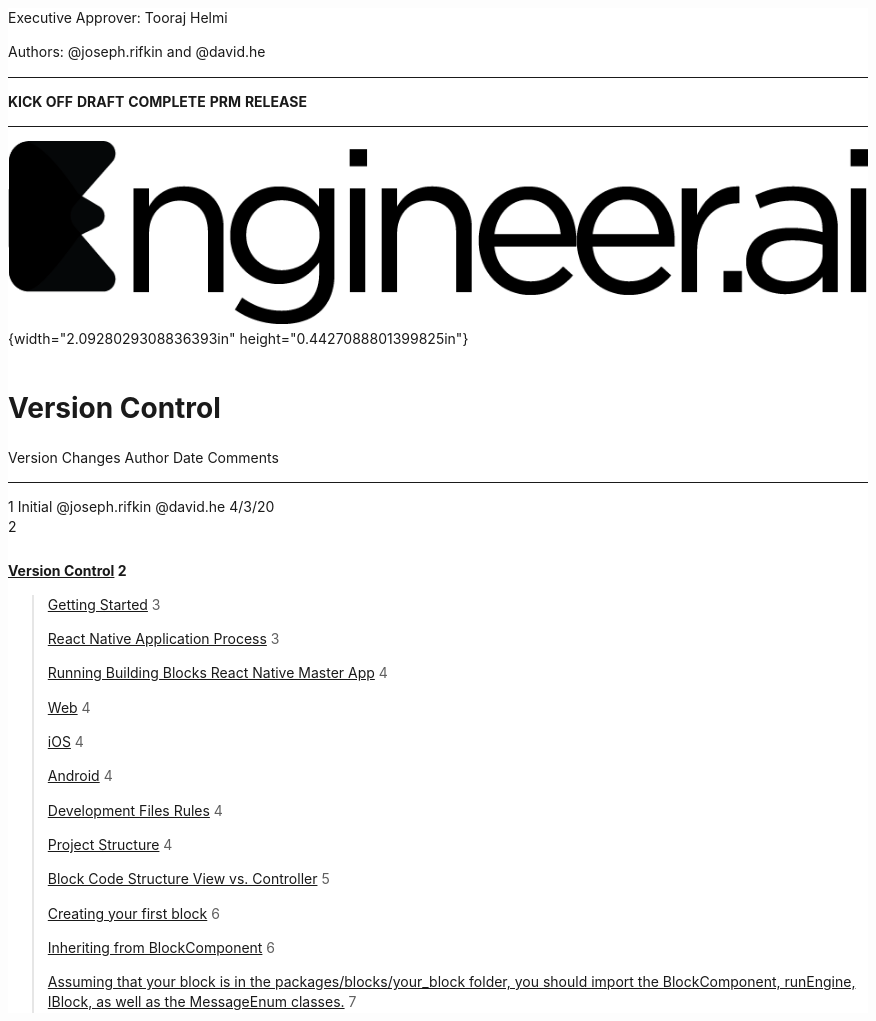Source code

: Executive Approver: Tooraj Helmi

Authors: \@joseph.rifkin and \@david.he

  -------------- ----------- -------------- --------- -------------
  **KICK OFF**   **DRAFT**   **COMPLETE**   **PRM**   **RELEASE**
  -------------- ----------- -------------- --------- -------------

![](quickstart/media/image1.png){width="2.0928029308836393in"
height="0.4427088801399825in"}

# 

#  

# Version Control

  Version   Changes   Author                       Date     Comments
  --------- --------- ---------------------------- -------- ----------
  1         Initial   \@joseph.rifkin \@david.he   4/3/20   
  2                                                         

###  

**[Version Control](#version-control) 2**

> [Getting Started](#getting-started) 3
>
> [React Native Application Process](#react-native-application-process)
> 3
>
> [Running Building Blocks React Native Master
> App](#running-building-blocks-react-native-master-app) 4
>
> [Web](#web) 4
>
> [iOS](#ios) 4
>
> [Android](#android) 4
>
> [Development Files Rules](#development-files-rules) 4
>
> [Project Structure](#project-structure) 4
>
> [Block Code Structure View vs.
> Controller](#block-code-structure-view-vs.-controller) 5
>
> [Creating your first block](#creating-your-first-block) 6
>
> [Inheriting from BlockComponent](#inheriting-from-blockcomponent) 6
>
> [Assuming that your block is in the packages/blocks/your_block folder,
> you should import the BlockComponent, runEngine, IBlock, as well as
> the MessageEnum
> classes.](#assuming-that-your-block-is-in-the-packagesblocksyour_block-folder-you-should-import-the-blockcomponent-runengine-iblock-as-well-as-the-messageenum-classes.)
> 7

WHAT YOU NEED TO DO
Set down the material exactly as given, but print none of the pictures.

ANSWER BOX
Source code

: Executive Approver: Tooraj Helmi

Authors: \@joseph.rifkin and \@david.he

  -------------- ----------- -------------- --------- -------------
  **KICK OFF**   **DRAFT**   **COMPLETE**   **PRM**   **RELEASE**
  -------------- ----------- -------------- --------- -------------

![](quickstart/media/image1.png){width="2.0928029308836393in"
height="0.4427088801399825in"}

# 

#  

# Version Control

  Version   Changes   Author                       Date     Comments
  --------- --------- ---------------------------- -------- ----------
  1         Initial   \@joseph.rifkin \@david.he   4/3/20   
  2                                                         

###  

**[Version Control](#version-control) 2**

> [Getting Started](#getting-started) 3
>
> [React Native Application Process](#react-native-application-process)
> 3
>
> [Running Building Blocks React Native Master
> App](#running-building-blocks-react-native-master-app) 4
>
> [Web](#web) 4
>
> [iOS](#ios) 4
>
> [Android](#android) 4
>
> [Development Files Rules](#development-files-rules) 4
>
> [Project Structure](#project-structure) 4
>
> [Block Code Structure View vs.
> Controller](#block-code-structure-view-vs.-controller) 5
>
> [Creating your first block](#creating-your-first-block) 6
>
> [Inheriting from BlockComponent](#inheriting-from-blockcomponent) 6
>
> [Assuming that your block is in the packages/blocks/your_block folder,
> you should import the BlockComponent, runEngine, IBlock, as well as
> the MessageEnum
> classes.](#assuming-that-your-block-is-in-the-packagesblocksyour_block-folder-you-should-import-the-blockcomponent-runengine-iblock-as-well-as-the-messageenum-classes.)
> 7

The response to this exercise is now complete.